Gönül Tol, ateşkesin kalıcı olmasını iki açıdan zor gördüğünü söyleyerek, birincisini İsrail halkının hâlâ yaklaşık yarısının Hamas’ın bitirilmesini öncelikli görmesi olarak gösteriyor. İsrail hükümeti ve ordusunun Hamas’la savaşı sürdürme ve örgütü yok etme nihai amacından vazgeçmemesinin de kalıcı ateşkesi zorlaştıran etmenlerden birisi olduğunu söyleyen Tol, 7 Ekim’de rehin alınanların tamamının da Hamas’ın elinde olmayabileceğine işaret ederek savaşın insani aranın ardından sürebileceği öngörüsünde bulunuyor.

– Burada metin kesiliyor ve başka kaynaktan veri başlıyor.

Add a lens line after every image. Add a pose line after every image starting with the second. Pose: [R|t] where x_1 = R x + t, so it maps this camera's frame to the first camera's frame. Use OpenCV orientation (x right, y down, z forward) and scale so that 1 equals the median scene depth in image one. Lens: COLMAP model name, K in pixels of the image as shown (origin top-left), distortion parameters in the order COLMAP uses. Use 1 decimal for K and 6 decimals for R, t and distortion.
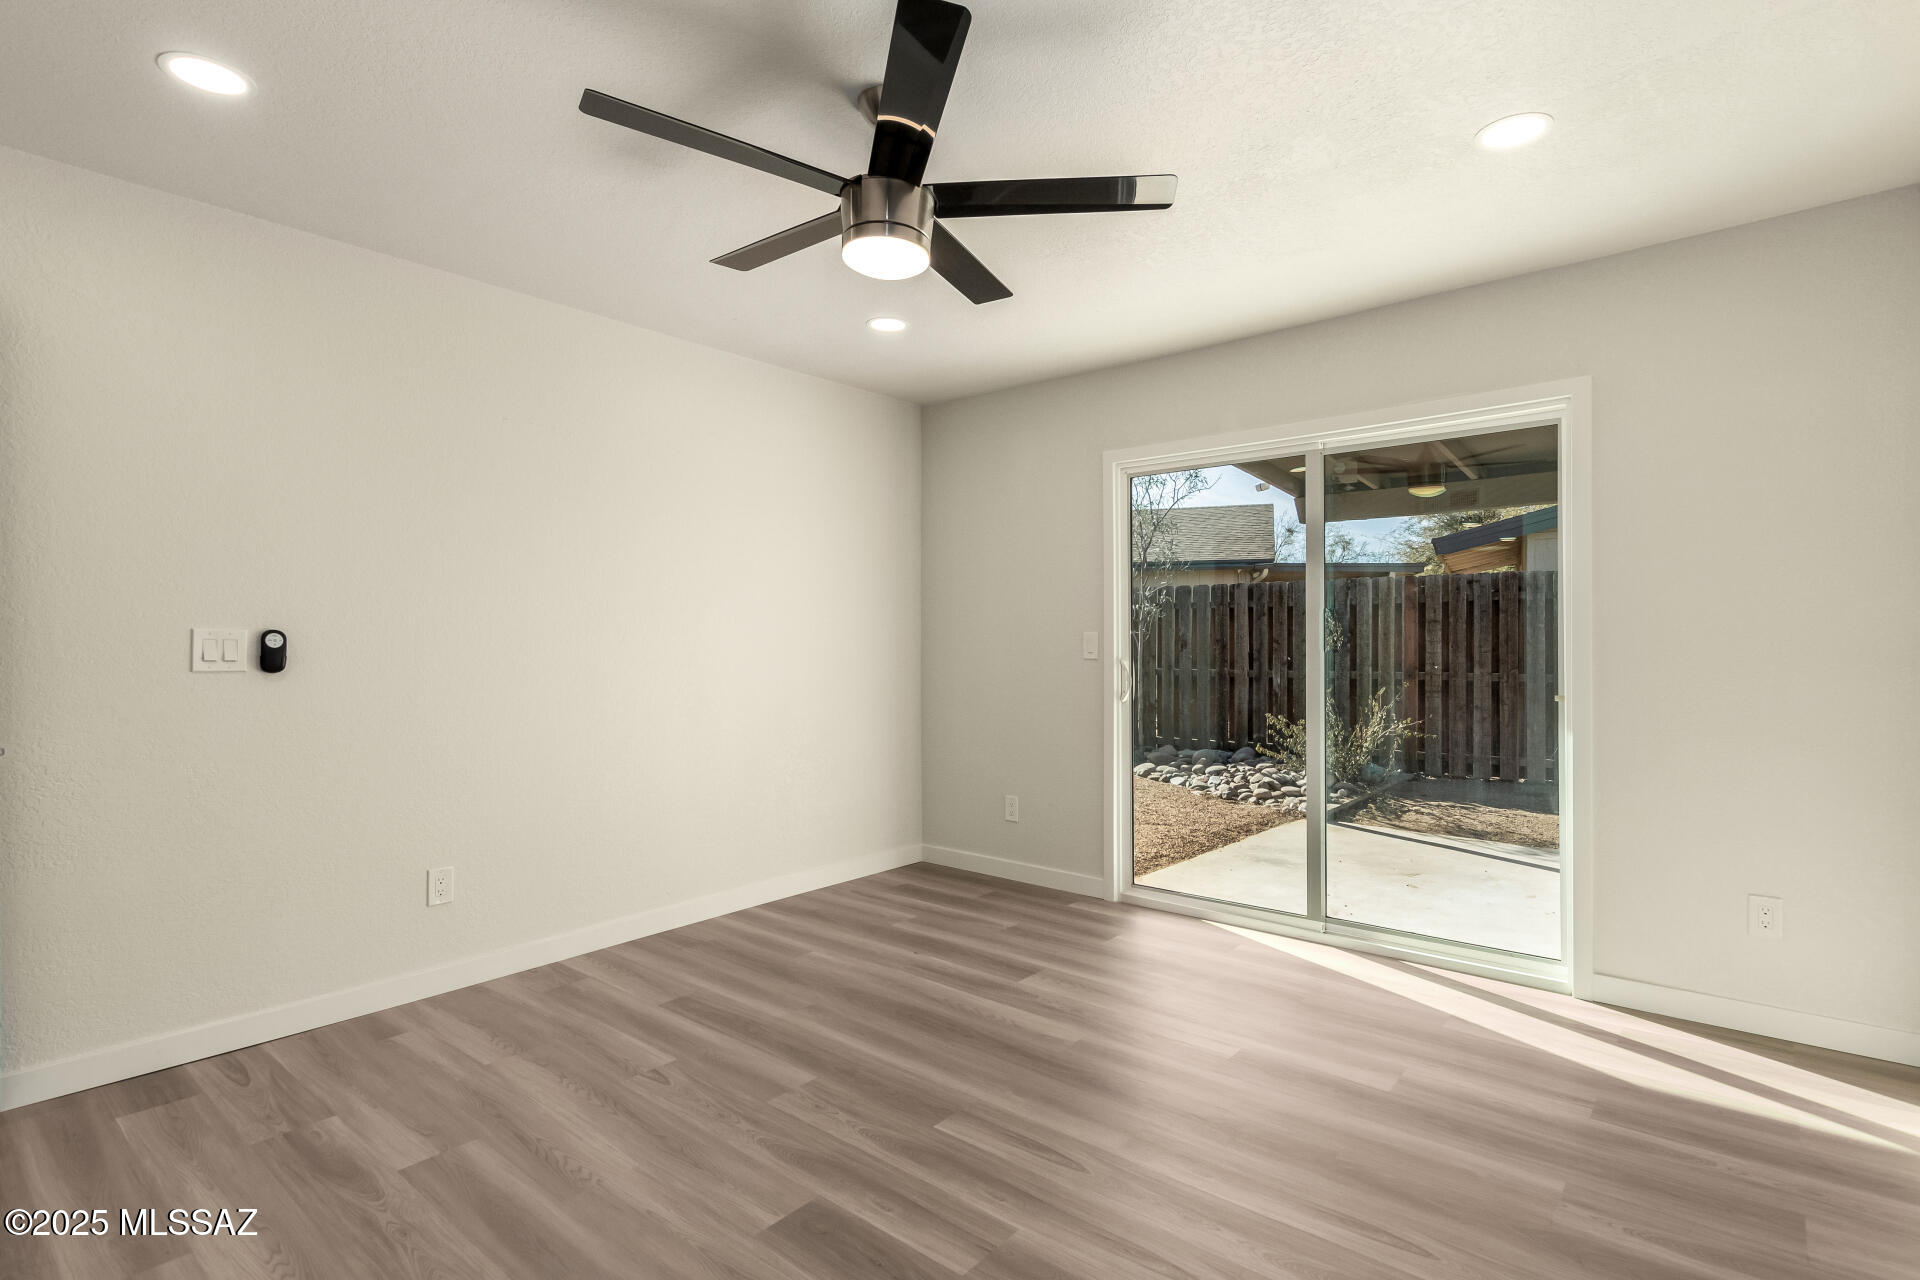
lens RADIAL K [[926.6, 0, 984.4], [0, 926.6, 647.4], [0, 0, 1]] dist [0.002234, -0.006089]
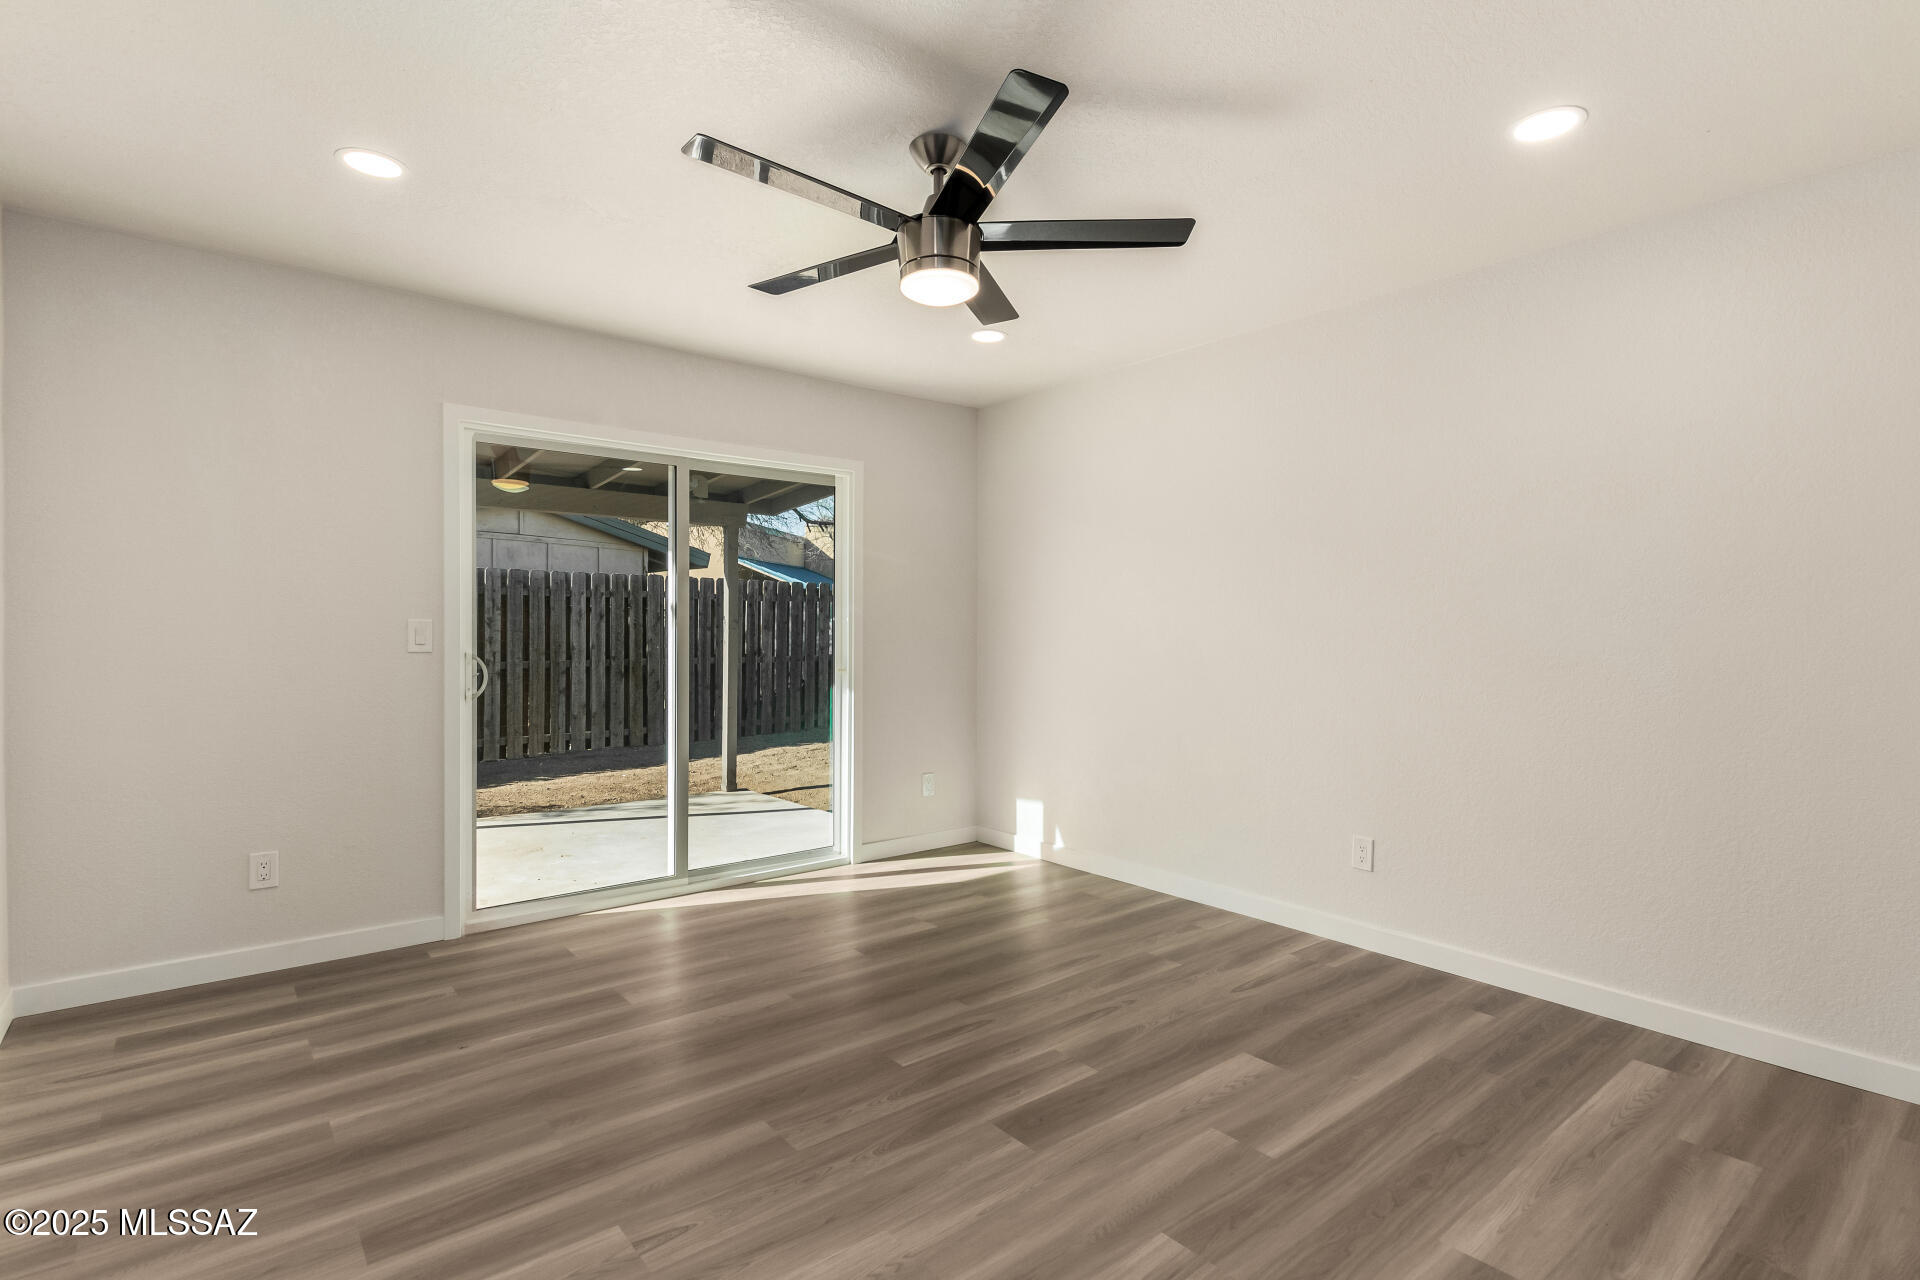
lens RADIAL K [[925.0, 0, 981.3], [0, 925.0, 632.3], [0, 0, 1]] dist [0.012302, -0.004921]
pose [[0.186486, 0.000149, 0.982458, -0.979036], [0.001894, 0.999998, -0.000511, -0.005541], [-0.982456, 0.001956, 0.186485, 0.599306]]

Hamas’ın elinde toplam 240 rehinenin olduğu tahmin edilirken, geçici ateşkesle ilk etapta 50’sinin bırakılması bekleniyor. Hamas daha önce de dört kişiyi serbest bırakmıştı. İsrail de buna karşılık hapishanelerindeki 150 Filistinliyi serbest bırakacak.
Gazze’nin imarı
Öte yandan Çınkara’ya göre Türkiye’nin de rol almak istediği Gazze’nin yeniden imarı için yaklaşık 100 milyar dolar gibi büyük miktar paranın gerekebileceği konuşuluyor.
Bu nedenle ekonomik zorluklar içindeki Türkiye’nin maddi açıdan Körfez ülkeleri kadar etkili olamayabileceği ve bunun yerine insani yardımlara odaklanabileceği beklentisi var.
Birleşmiş Milletler verilerine göre İsrail’in saldırıları sonucu Gazze’nin yaklaşık yüzde 45’lik bir bölümündeki evler ya tamamen yıkılmış ya da oturulamaz durumda. Geçici ateşkesin ardından İsrail’in operasyonunu sürdüreceğini açıklaması nedeniyle yıkımın daha da artacağı düşünülüyor.
İsrail’in havadan ve karadan Gazze Şeridi’ne düzenlediği operasyonlarda Hamas’ın kontrolündeki Gazze Sağlık Bakanlığı’nın verilerine göre 14 binden fazla Filistinli öldürüldü.